**TO DO:** Look through the entries below. Report each line that has the word "index" in it.

**RECORD EXCERPTS:**

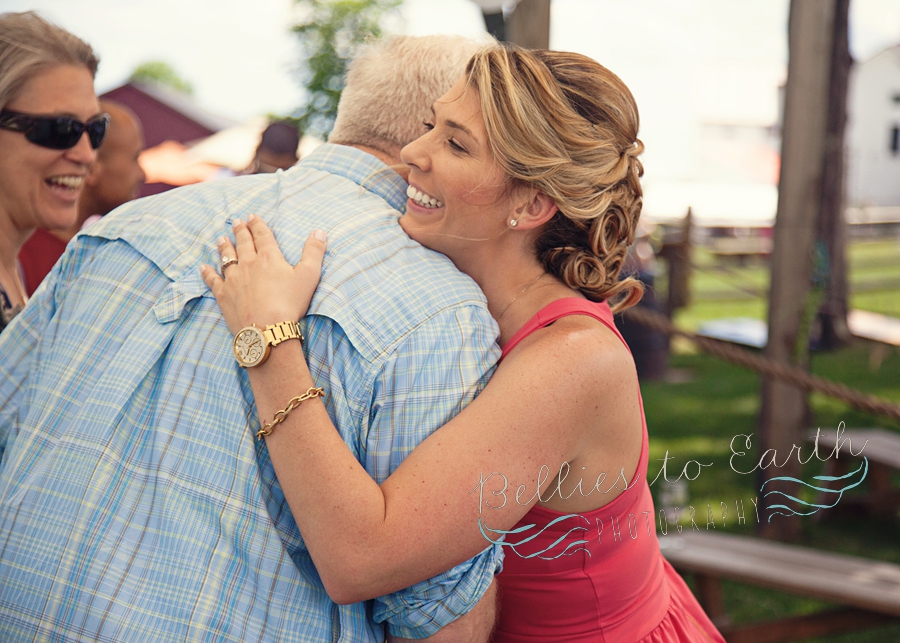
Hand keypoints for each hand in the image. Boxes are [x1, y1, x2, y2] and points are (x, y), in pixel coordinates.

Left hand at [200, 214, 326, 334]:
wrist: (268, 329)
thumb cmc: (290, 303)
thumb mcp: (309, 276)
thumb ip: (314, 252)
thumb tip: (319, 232)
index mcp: (269, 257)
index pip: (262, 235)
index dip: (257, 224)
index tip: (252, 216)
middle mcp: (248, 264)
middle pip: (243, 243)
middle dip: (240, 231)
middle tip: (236, 222)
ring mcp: (234, 279)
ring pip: (226, 258)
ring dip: (224, 247)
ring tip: (221, 238)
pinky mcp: (224, 295)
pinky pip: (213, 280)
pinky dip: (208, 272)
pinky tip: (204, 267)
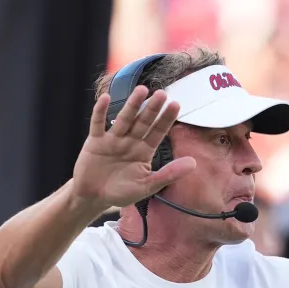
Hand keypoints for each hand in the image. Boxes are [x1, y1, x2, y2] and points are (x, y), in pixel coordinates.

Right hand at [71, 86, 196, 208]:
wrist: (94, 197)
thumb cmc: (121, 192)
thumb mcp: (147, 185)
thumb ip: (169, 174)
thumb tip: (194, 164)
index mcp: (144, 151)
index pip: (158, 131)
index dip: (166, 118)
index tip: (176, 104)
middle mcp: (130, 141)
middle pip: (143, 122)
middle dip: (152, 108)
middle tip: (162, 93)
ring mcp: (113, 139)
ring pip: (124, 119)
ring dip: (132, 105)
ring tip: (141, 90)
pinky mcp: (95, 141)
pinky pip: (98, 124)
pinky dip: (100, 111)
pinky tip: (106, 98)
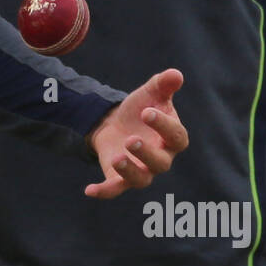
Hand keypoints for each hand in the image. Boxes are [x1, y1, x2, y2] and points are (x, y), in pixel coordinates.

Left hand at [83, 68, 187, 198]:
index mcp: (172, 138)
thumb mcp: (150, 93)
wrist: (117, 121)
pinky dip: (104, 192)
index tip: (146, 112)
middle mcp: (160, 158)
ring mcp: (141, 170)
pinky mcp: (120, 178)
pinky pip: (114, 189)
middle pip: (160, 163)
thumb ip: (163, 84)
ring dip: (129, 171)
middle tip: (131, 139)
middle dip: (146, 153)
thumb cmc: (141, 108)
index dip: (164, 126)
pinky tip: (89, 190)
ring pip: (141, 179)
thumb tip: (176, 74)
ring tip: (117, 158)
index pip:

**ANSWER TO THIS PROBLEM:**
index mcp: (269, 257)
index pip: (262, 235)
index dip: (257, 224)
index tip: (252, 216)
index mcp: (144, 151)
index pip: (158, 131)
index dip: (166, 118)
index tip: (176, 104)
index mcp: (172, 138)
index tip: (146, 112)
index dip: (164, 126)
index pip:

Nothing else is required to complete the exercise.